**Questions**
1. Reproduce the passage from the DALI overview that begins with the words "DALI stands out" and stops after the words "and inference applications.".
2. In two sentences, summarize the page introducing DALI.
3. List every system that the DALI page gives as an example of a high GPU to CPU ratio.

***** Reading text *****

Getting started¶
Overview¶
NVIDIA Data Loading Library (DALI) is a collection of highly optimized building blocks and an execution engine that accelerates the data pipeline for computer vision deep learning applications.
Input and augmentation pipelines provided by Deep Learning frameworks fit typically into one of two categories:
- fast, but inflexible - written in C++, they are exposed as a single monolithic Python object with very specific set and ordering of operations it provides
- slow, but flexible - set of building blocks written in either C++ or Python, that can be used to compose arbitrary data pipelines that end up being slow. One of the biggest overheads for this type of data pipelines is Global Interpreter Lock (GIL) in Python. This forces developers to use multiprocessing, complicating the design of efficient input pipelines.
DALI stands out by providing both performance and flexibility of accelerating different data pipelines. It achieves that by exposing optimized building blocks which are executed using simple and efficient engine, and enabling offloading of operations to GPU (thus enabling scaling to multi-GPU systems).
It is a single library, that can be easily integrated into different deep learning training and inference applications.
Optimal configuration¶
DALI offers ease-of-use and flexibility across GPU enabled systems with direct framework plugins, multiple input data formats, and configurable graphs. DALI can help achieve overall speedup on deep learning workflows that are bottlenecked on I/O pipelines due to the limitations of CPU cycles. Typically, systems with high GPU to CPU ratio (such as Amazon EC2 P3.16xlarge, NVIDIA DGX1-V or upcoming NVIDIA DGX-2) are constrained on the host CPU, thereby under-utilizing the available GPU compute capabilities. DALI significantly accelerates input processing on such dense GPU configurations to achieve the overall throughput.

***** Data excerpt *****

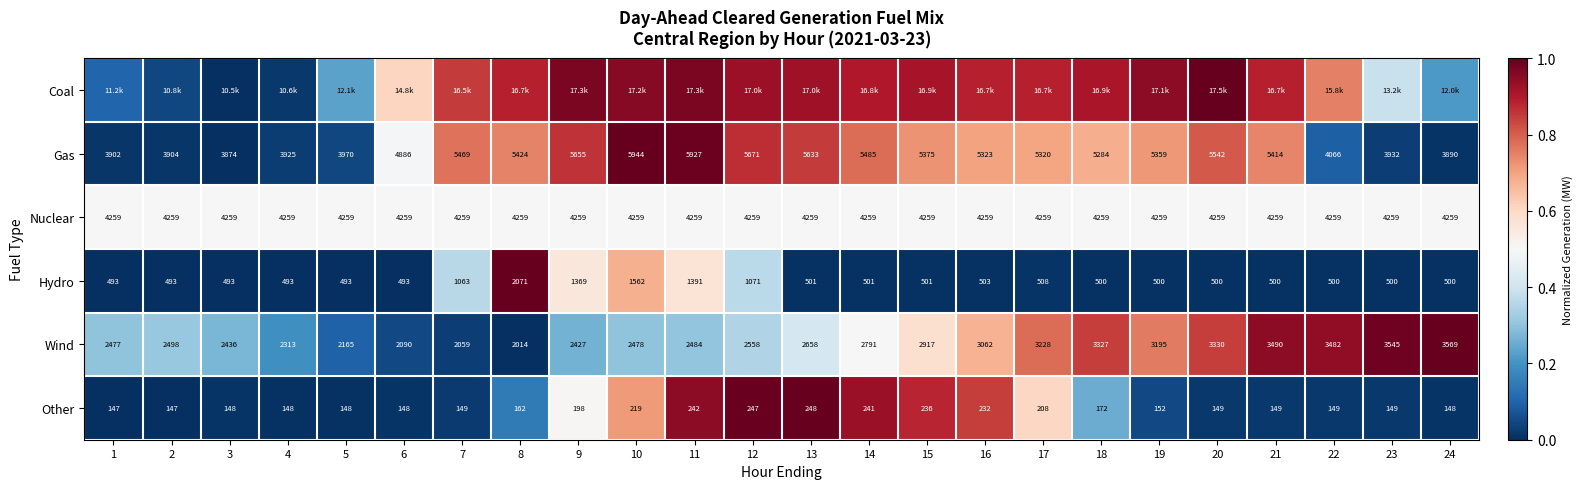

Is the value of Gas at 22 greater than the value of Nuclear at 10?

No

*****

**Task-by-task results**
1.
DALI stands out by providing both performance and flexibility of accelerating different data pipelines. It achieves that by exposing optimized building blocks which are executed using simple and efficient engine, and enabling offloading of operations to GPU (thus enabling scaling to multi-GPU systems).
It is a single library, that can be easily integrated into different deep learning training and inference applications.

2. DALI is an NVIDIA library of optimized building blocks and an execution engine that speeds up data pipelines for computer vision deep learning, offering both the performance of fast, inflexible pipelines and the flexibility of slow ones while allowing operations to be offloaded to the GPU. It can speed up deep learning workflows that are bottlenecked on I/O pipelines by limited CPU cycles, especially on systems with a high GPU to CPU ratio.

3.
Amazon EC2 P3.16xlarge
NVIDIA DGX1-V
NVIDIA DGX-2